Drug treatment, as noted above, is used to prevent the recurrence of pain symptoms and ovarian endometriosis and may also be used as an alternative to surgery for patients without severe cases. However, drug treatment often prevents conception, since the drugs prescribed are generally contraceptive; therefore, this type of medical treatment for endometriosis symptoms does not improve fertility.xliv
When hormonal therapy is not effective, patients can consider surgery to diagnose, stage, and treat endometriosis. When endometriosis is surgically diagnosed in a symptomatic patient, doctors recommend surgical ablation or excision of the endometriotic lesions to reduce endometriosis-associated pain or to improve fertility. Laparoscopic excision and ablation are associated with improved clinical pregnancy rates.xlv,xlvi
Following surgery, most patients will experience a reduction in their pain symptoms; however, recurrent symptoms are common.xlvii Repeat surgery should be avoided when possible due to the risks of the surgical procedure and limited data regarding the benefit of repeat surgery. However, for patients with severe pain who do not tolerate or respond to medical treatment, repeat surgery may be considered. For patients with infertility who are unable to conceive after surgery, assisted reproductive technology (ART) may be an option. One clinical trial of 450 patients showed that three months of hormonal treatment (GnRH agonist), surgical treatment, or both treatments combined were all effective to treat symptoms.xlviii This cohort study was followed for two years and a pregnancy rate of 55 to 65 percent was observed.
There appears to be a recent trend in endometriosis fertility treatment toward an “ART first” therapeutic approach, unlike the historical approach of surgery.xlix This trend follows several reports indicating that prior laparoscopic surgery for endometriosis does not improve ART outcome.l,li
What happens if endometriosis is left untreated?
Although most females report that their pelvic symptoms began during adolescence, it is unlikely that they will receive timely diagnosis or treatment. This delay is because the varying symptoms can be attributed to other conditions, and imaging has low sensitivity to detect the presence of endometriosis. Surgery, the gold standard for diagnosis, is only appropriate when symptoms reach levels of severity that justify the risk of surgical complications. For patients with pelvic pain due to endometriosis, the long interval between symptom onset and diagnosis can result in prolonged pain, decreased quality of life, and psychological stress.lii
What are other endometriosis risks and complications?

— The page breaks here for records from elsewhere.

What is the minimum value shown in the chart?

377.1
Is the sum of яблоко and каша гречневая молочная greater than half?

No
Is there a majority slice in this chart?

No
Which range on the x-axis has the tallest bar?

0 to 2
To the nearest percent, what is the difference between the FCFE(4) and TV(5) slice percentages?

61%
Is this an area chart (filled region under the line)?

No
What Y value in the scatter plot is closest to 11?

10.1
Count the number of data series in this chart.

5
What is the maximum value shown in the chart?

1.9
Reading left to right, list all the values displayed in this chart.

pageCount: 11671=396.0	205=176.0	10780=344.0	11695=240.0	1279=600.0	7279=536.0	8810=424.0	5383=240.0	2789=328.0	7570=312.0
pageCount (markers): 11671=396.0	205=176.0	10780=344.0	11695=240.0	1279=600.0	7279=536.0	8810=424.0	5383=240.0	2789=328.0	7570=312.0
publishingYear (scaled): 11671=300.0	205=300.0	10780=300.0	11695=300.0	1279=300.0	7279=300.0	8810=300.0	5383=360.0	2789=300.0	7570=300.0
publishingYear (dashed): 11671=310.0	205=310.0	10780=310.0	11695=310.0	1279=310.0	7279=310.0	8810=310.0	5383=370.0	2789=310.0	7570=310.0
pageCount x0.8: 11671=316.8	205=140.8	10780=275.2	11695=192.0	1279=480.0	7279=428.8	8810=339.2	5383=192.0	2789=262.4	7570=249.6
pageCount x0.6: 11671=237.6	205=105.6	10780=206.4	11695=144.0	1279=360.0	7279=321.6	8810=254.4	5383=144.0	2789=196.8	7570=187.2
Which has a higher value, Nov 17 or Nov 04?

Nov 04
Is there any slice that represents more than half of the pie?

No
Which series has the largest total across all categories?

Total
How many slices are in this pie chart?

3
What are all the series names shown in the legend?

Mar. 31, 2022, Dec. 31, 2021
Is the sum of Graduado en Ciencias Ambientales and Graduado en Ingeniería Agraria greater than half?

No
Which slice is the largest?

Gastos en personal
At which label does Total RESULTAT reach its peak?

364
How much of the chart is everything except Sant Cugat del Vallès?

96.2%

Pelvic pain may be inflammatory as well as neuropathic (impaired nervous system), resulting in persistent pain even after endometriotic lesions are removed.liii Other co-existing conditions and subsequent disorders are more likely to occur in females with endometriosis:liv
- Gynecologic: Uterine fibroids, adenomyosis
- Pain: Fibromyalgia, migraine
- Central sensitization
- Gastroenterological: Irritable bowel syndrome, ulcerative colitis
- Genitourinary: Interstitial cystitis
- Mental health: Depression, anxiety
- Immunologic: Rheumatoid arthritis, systemic lupus erythematosus, multiple sclerosis, allergies, asthma
- Cancer: Ovarian cancer, melanoma, thyroid cancer
- Cardiovascular diseaselv
Chronic pain that is unresponsive to conventional treatments develops in about 30 percent of patients with endometriosis. Females with endometriosis are also at high risk for cross-organ sensitization (pain perception from adjacent structures due to convergence of neural pathways).lvi This sensitization explains the poor post-surgical pain relief in many affected individuals.
Conclusion
While endometriosis can often be a chronic medical condition, there are treatment options that can help patients manage their endometriosis symptoms and improve their quality of life. Treatment options depend on whether the endometriosis symptoms are related to pelvic pain, infertility, or both. Patients with endometriosis-related symptoms should seek care from a physician experienced with this disease and its available treatment options.